> [Document excerpt]:

-- Opening Marker --

JULIA MERMAID PRINCESS KITTEN

Phone: Email: something with my full name to sounds professional (but I still use Yahoo)

EMPLOYMENT EXPERIENCE

YOUTH DEVELOPMENT VOLUNTEER, Peace Corps; 27 months/2 years 3 months
Spent an ungodly amount of time on facebook. Watched countless movies and tv shows. Played with kids and made funny faces. Taught life skills and stuff.

SPA RECEPTIONIST, Equinox ; 8 months
Worked at the most beautiful gym that had showers nicer than my apartment. Saw bougie people and celebrities. Bragged about how cool I was for working there.

LIFEGUARD & SWIM INSTRUCTOR, UCLA Recreation; 2 years
Guarded the lives of many from the view of my high tower. Basically I was a superhero. Just call me Batman.

LIFEGUARD & SWIM INSTRUCTOR, Kroc Community Center: 3 years
Tan year round. Smelled like chlroine constantly. Yelled at kids to walk, even at the grocery store.

EDUCATION

UNIVERSITY OF CALIFORNIA LOS ANGELES, Los Angeles, CA; 2013
Recieved a degree in Sociology because I obviously didn’t care about making money or job security.

VOLUNTEER SERVICES

I am just going to note that I am adding this because I have such little work experience and I really want you to think I have done something with my life. I also want you to note how much I care about others and the world around me.

A Mom-entous Thaiphoon

Although Mother’s Day in America has come and gone, there is not a day that goes by I do not think about my mother and all that she has done for me. So much of my Peace Corps journey has been filled with personal transformation and growth. I guess that can be expected when you have a surplus of free time to think and reflect. As I grow, I see more of my mother in myself than ever before. I can hear her words pouring out of my own mouth (when I am speaking English not Thai, of course). I can feel her gestures running through my bones. I can even see her in my reflection when I look into the mirror.

One of the last things my mom said before I got on the plane to leave for my service was that she is so glad I will have this experience because it will give me everything she couldn’t. She was right (Duh, she is always right) as this experience has opened my eyes and my heart to a new world I would have never seen. However, without all that she has taught me I would not be here.

-- Closing Marker --

[Stored data entries]
-- Opening Marker --

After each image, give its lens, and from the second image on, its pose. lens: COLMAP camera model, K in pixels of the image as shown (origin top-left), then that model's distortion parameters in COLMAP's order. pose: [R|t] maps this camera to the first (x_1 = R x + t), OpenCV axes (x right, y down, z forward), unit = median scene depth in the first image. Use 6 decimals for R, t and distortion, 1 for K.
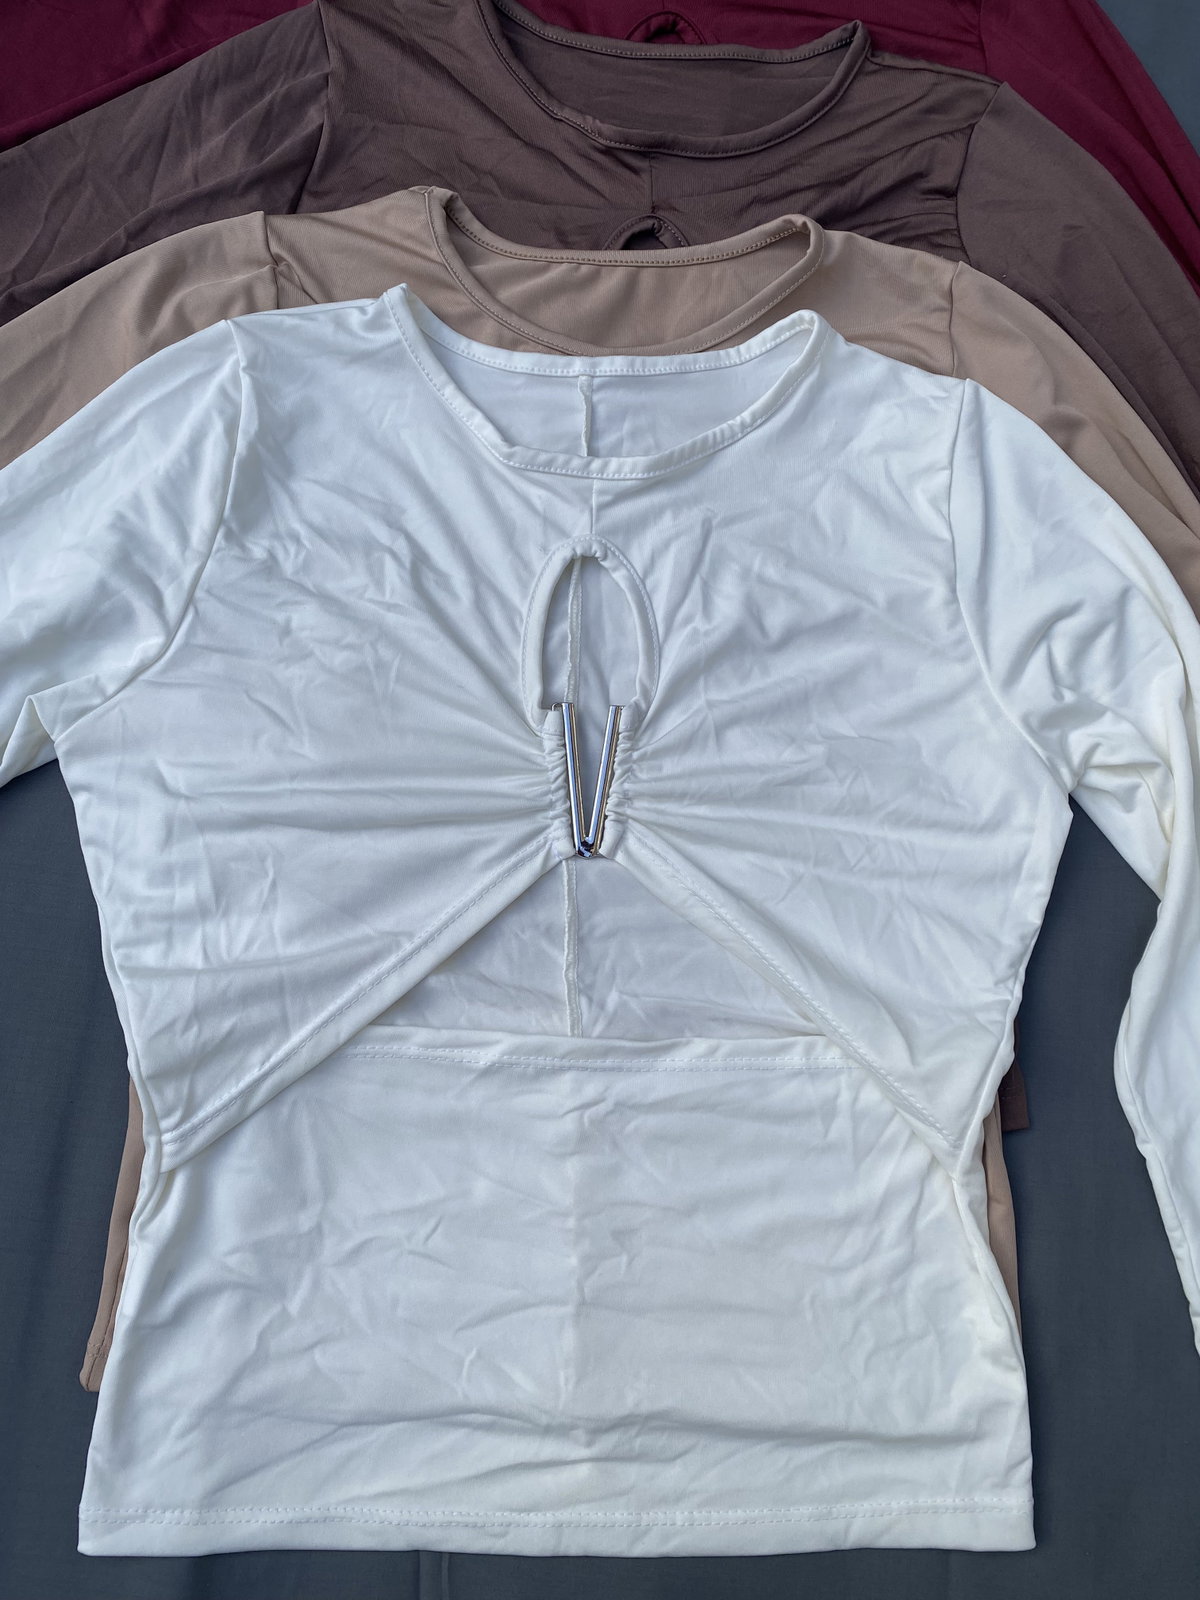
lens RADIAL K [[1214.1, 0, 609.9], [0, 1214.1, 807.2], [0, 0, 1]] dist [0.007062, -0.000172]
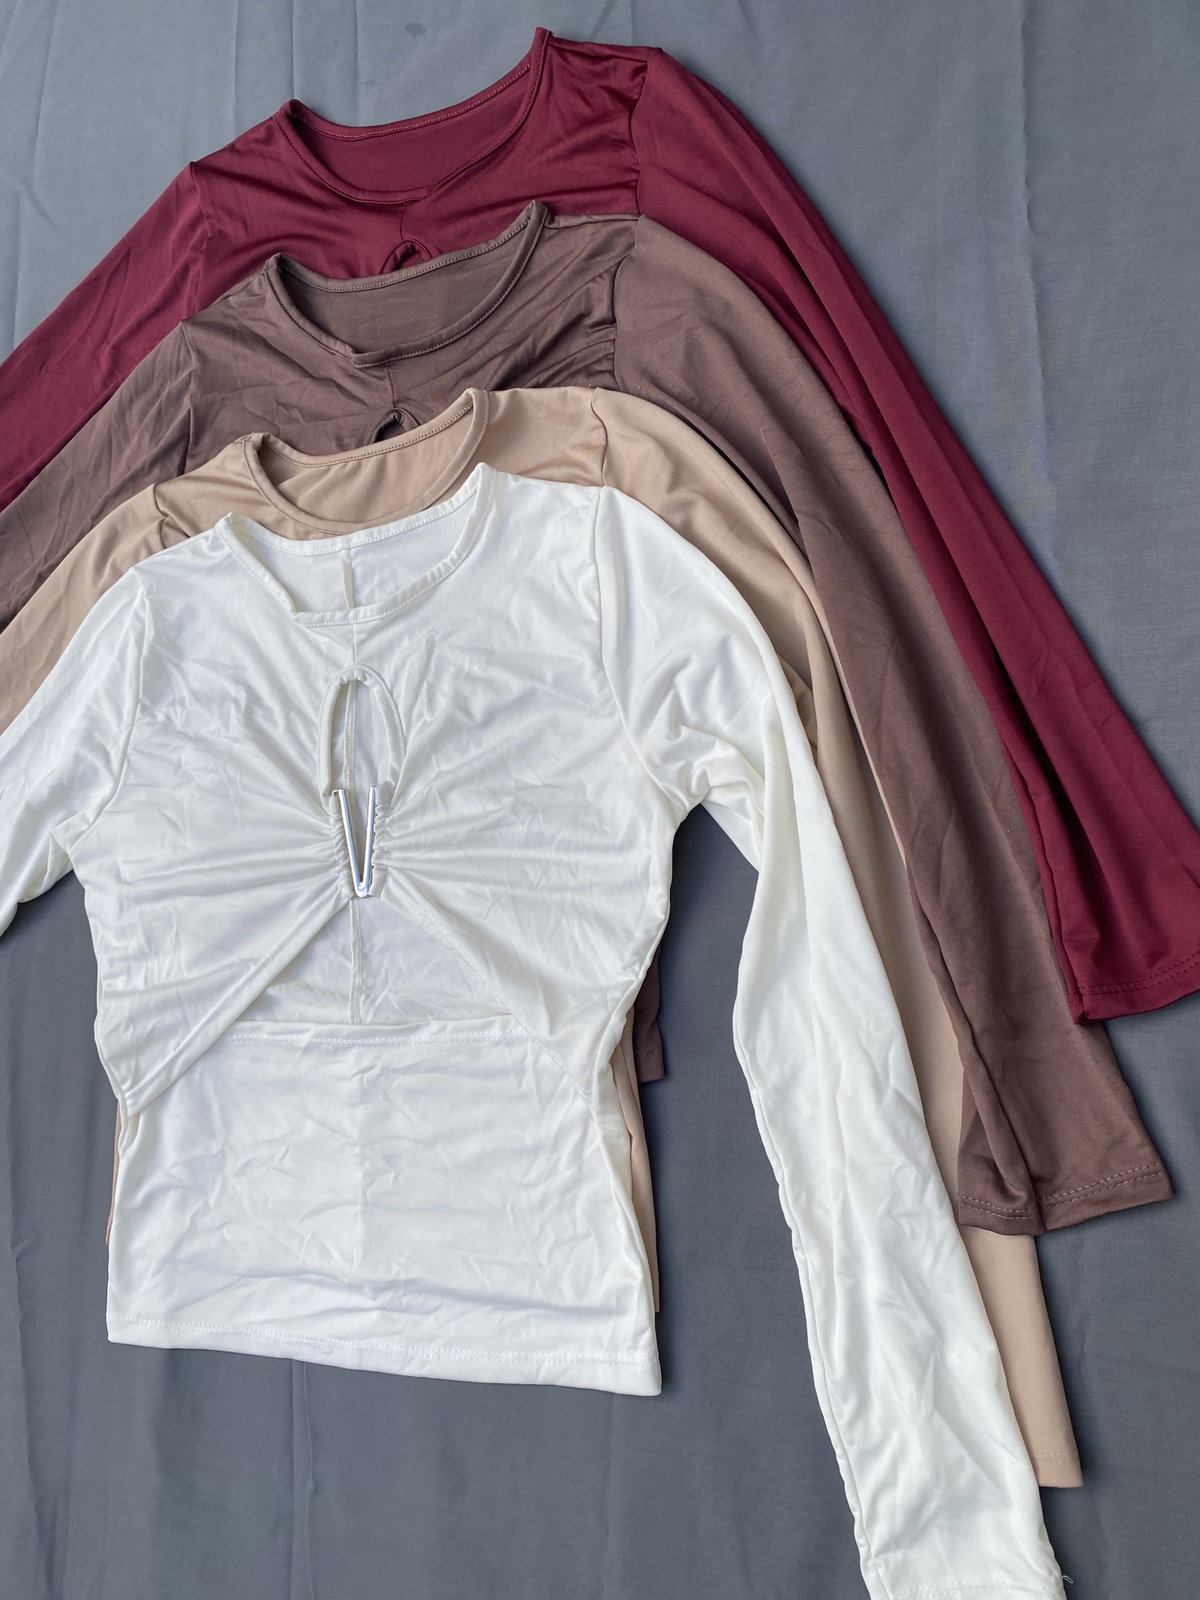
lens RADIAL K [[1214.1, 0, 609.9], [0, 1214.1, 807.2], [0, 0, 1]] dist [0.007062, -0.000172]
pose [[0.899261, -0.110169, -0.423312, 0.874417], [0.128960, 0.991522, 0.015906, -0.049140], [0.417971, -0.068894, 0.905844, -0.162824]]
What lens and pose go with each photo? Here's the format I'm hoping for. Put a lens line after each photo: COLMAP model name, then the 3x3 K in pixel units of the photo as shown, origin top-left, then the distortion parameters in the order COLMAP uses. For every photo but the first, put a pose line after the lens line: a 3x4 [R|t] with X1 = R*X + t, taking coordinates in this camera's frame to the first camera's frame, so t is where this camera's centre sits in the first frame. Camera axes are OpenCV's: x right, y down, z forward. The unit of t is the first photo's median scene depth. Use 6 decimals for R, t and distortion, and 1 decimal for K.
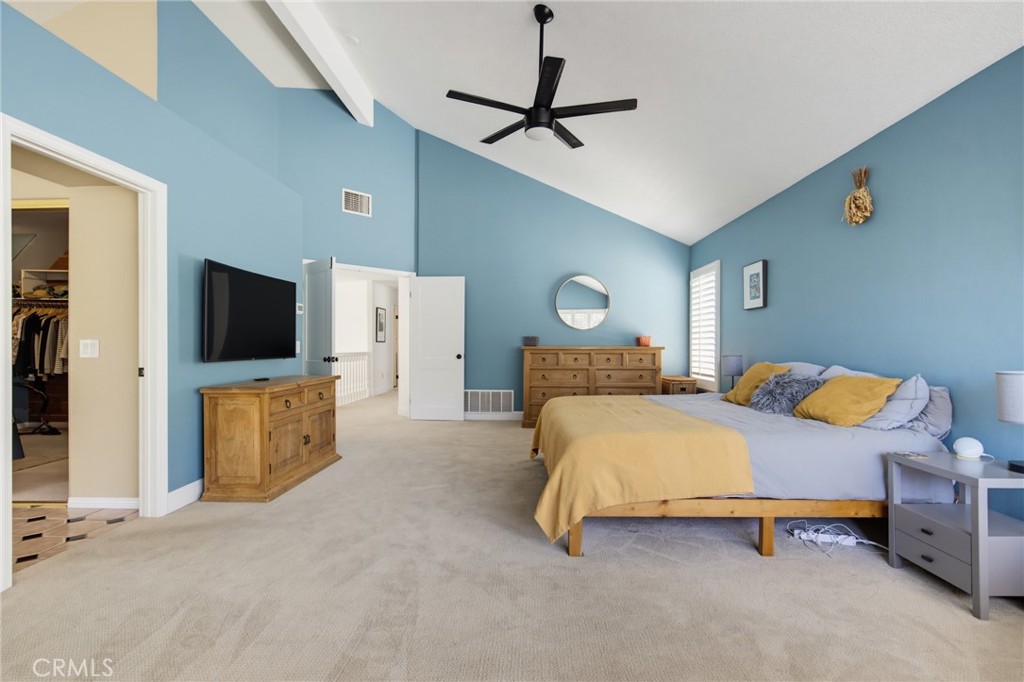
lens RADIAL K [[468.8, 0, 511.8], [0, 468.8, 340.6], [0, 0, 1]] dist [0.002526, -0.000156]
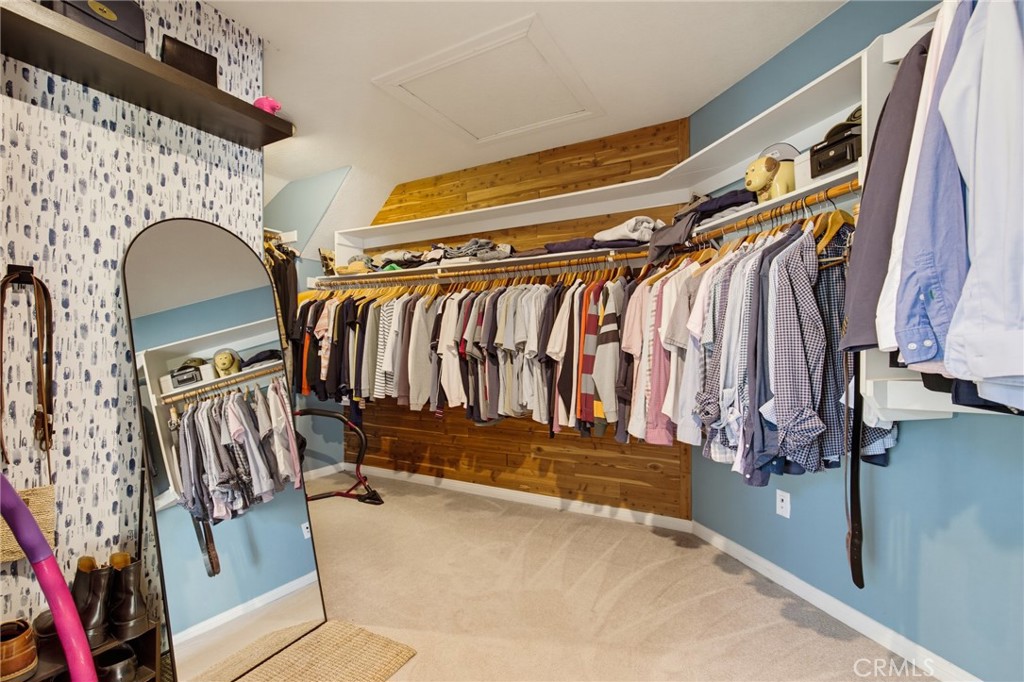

-- Closing Marker --

> [Study questions]:
a – Reproduce word for word the part of the document excerpt from "LIFEGUARD & SWIM INSTRUCTOR, Kroc" up to and including "the grocery store.".
b – Quote the listing exactly, from its first line up to and including the line that contains "-0.068894, 0.905844, -0.162824]]". Omit the pictures.
The document excerpt and the listing have no connection to each other.

> [Response list]:
a –
LIFEGUARD & SWIM INSTRUCTOR, Kroc Community Center: 3 years
Tan year round. Smelled like chlroine constantly. Yelled at kids to walk, even at the grocery store.

b –
After each image, give its lens, and from the second image on, its pose. lens: COLMAP camera model, K in pixels of the image as shown (origin top-left), then that model's distortion parameters in COLMAP's order. pose: [R|t] maps this camera to the first (x_1 = R x + t), OpenCV axes (x right, y down, z forward), unit = median scene depth in the first image. Use 6 decimals for R, t and distortion, 1 for K.
lens RADIAL K [[1214.1, 0, 609.9], [0, 1214.1, 807.2], [0, 0, 1]] dist [0.007062, -0.000172]
lens RADIAL K [[1214.1, 0, 609.9], [0, 1214.1, 807.2], [0, 0, 1]] dist [0.007062, -0.000172]
pose [[0.899261, -0.110169, -0.423312, 0.874417], [0.128960, 0.991522, 0.015906, -0.049140], [0.417971, -0.068894, 0.905844, -0.162824]]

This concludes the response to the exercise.